WRITTEN REQUEST> From the forum thread on bottle collecting, extract the passage starting with "Hey glass hounds" and going on through "few ebay snags.", unchanged.

SUPPLIED TEXT>
>> START
# My first few Bottles...How did I do?



## BoTTleHuNTa024 (Jun 25, 2007)

Hey glass hounds whats up, not sure if this is really the right forum for this or not, but I seen some other bottleheads uploading some pics so I figured I would join in on the fun. Besides you guys are the only ones I have to really show them off too. Most people just see them as old bottles and or a waste of money. [:-] Anyways heres my first few ebay snags.  

 London Beer Bottle 






 My first Owl Drug Company, its clear oh well I still like it 





 My first Hutch E. Gentsch Buffalo NY





 My sweetest purchase so far just arrived today. Iron Pontil 7 1/4" teal blob top soda bottle from the 1840's-1850's, embossed on one side, MINERAL WATER BY HASSINGER & O'BRIEN 17 & O'FALLON STs. ST. LOUIS. Alil more stained up than it appeared in the photo oh well I still like it alot. The only spot that I had no idea about is that weird white spot on the top. THat kinda bummed me out when I seen it oh well still a great color and my nicest bottle so far. If I only knew someone who could tumble. []





 Last but not least group shot of all the bottles I have at this time. Its a start I guess. []





 []


----------



## annie44 (Jun 25, 2007)

The Owl Drug Company bottles are very collectible, even in clear.  Yours looks to be very clean and in great condition.  Nice find!


----------



## stinger haut (Jun 25, 2007)

I have to agree with Annie on your owl, very nice embossing and clean.
>> END
SUPPLIED DATA>
>> START
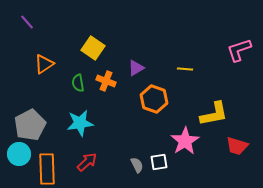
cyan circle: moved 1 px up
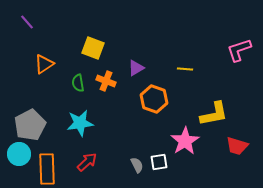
>> END
FINISHED TASK>
Hey glass hounds whats up, not sure if this is really the right forum for this or not, but I seen some other bottleheads uploading some pics so I figured I would join in on the fun. Besides you guys are the only ones I have to really show them off too. Most people just see them as old bottles and or a waste of money. [:-] Anyways heres my first few ebay snags.